TASK INSTRUCTIONS: Return, unchanged, every line from the one containing "What are all the series" down to the one containing "Reading right to left, list", with both of those lines included.

LISTED ENTRIES:
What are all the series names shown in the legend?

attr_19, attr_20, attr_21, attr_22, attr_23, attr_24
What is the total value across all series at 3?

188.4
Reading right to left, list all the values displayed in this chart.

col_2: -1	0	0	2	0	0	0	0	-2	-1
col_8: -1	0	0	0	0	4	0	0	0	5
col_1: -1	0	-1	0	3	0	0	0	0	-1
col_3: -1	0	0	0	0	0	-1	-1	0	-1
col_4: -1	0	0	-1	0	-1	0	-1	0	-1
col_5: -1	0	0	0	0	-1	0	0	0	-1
* * *
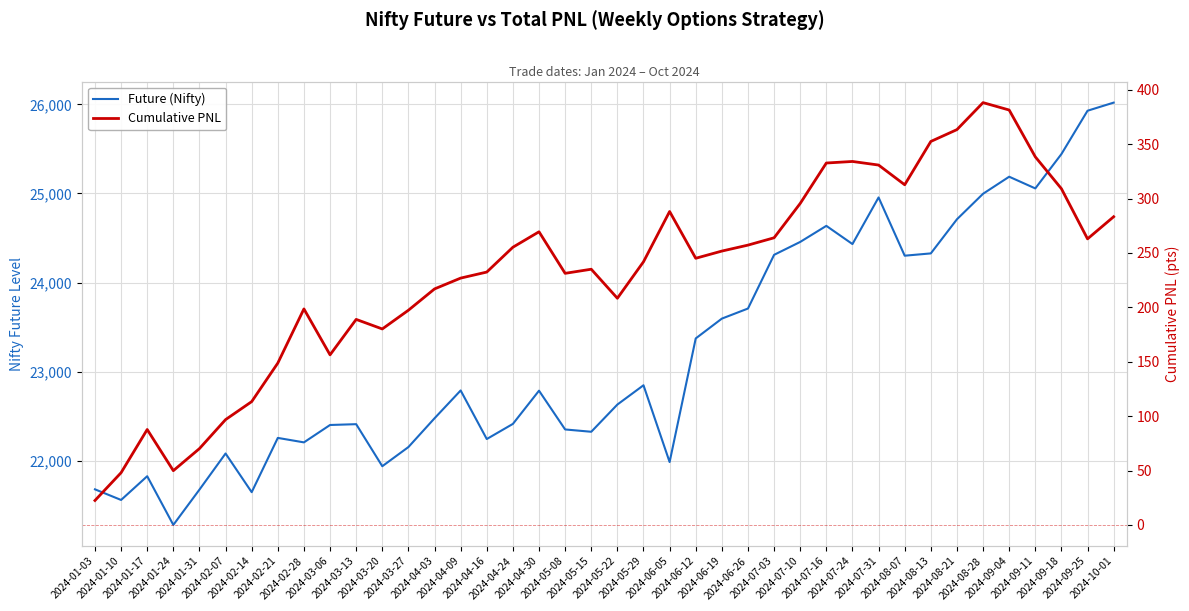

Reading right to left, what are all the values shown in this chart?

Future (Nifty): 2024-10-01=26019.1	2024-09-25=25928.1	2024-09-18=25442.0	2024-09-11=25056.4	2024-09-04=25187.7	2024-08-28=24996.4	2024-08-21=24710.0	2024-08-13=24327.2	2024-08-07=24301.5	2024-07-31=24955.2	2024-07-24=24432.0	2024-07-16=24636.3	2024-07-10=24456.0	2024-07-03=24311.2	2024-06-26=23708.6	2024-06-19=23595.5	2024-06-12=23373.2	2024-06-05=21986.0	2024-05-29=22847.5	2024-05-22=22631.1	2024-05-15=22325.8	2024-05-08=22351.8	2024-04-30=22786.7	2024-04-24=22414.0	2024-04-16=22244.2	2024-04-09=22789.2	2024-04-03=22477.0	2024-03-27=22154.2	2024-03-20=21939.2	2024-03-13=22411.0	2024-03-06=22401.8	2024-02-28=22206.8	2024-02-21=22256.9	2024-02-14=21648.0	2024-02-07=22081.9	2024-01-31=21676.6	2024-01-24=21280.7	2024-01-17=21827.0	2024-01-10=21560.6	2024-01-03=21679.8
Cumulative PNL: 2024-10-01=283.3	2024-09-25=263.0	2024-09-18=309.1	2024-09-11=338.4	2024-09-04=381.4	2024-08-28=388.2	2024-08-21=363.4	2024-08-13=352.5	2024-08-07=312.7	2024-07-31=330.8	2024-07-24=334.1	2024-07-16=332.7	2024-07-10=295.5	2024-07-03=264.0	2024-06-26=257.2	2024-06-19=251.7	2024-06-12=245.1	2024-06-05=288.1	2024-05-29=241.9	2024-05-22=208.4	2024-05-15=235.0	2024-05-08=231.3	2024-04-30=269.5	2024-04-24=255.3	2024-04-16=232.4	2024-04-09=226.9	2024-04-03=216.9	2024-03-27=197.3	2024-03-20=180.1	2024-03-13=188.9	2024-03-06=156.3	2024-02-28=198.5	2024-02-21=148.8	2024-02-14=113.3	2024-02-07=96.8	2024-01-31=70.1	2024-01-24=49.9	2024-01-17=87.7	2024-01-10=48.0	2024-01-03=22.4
--
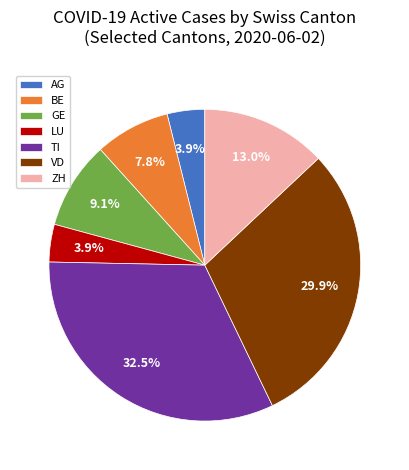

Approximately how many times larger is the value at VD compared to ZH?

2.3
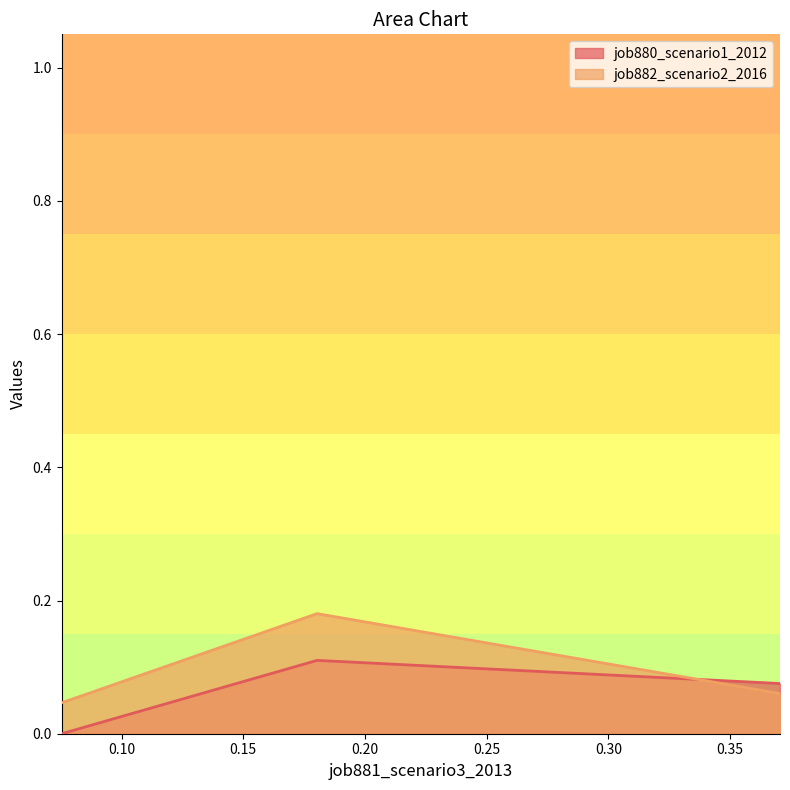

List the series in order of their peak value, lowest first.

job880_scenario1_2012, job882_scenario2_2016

ANSWER SECTION:
What are all the series names shown in the legend?

attr_19, attr_20, attr_21, attr_22, attr_23, attr_24
What is the total value across all series at 3?

188.4
Reading right to left, list all the values displayed in this chart.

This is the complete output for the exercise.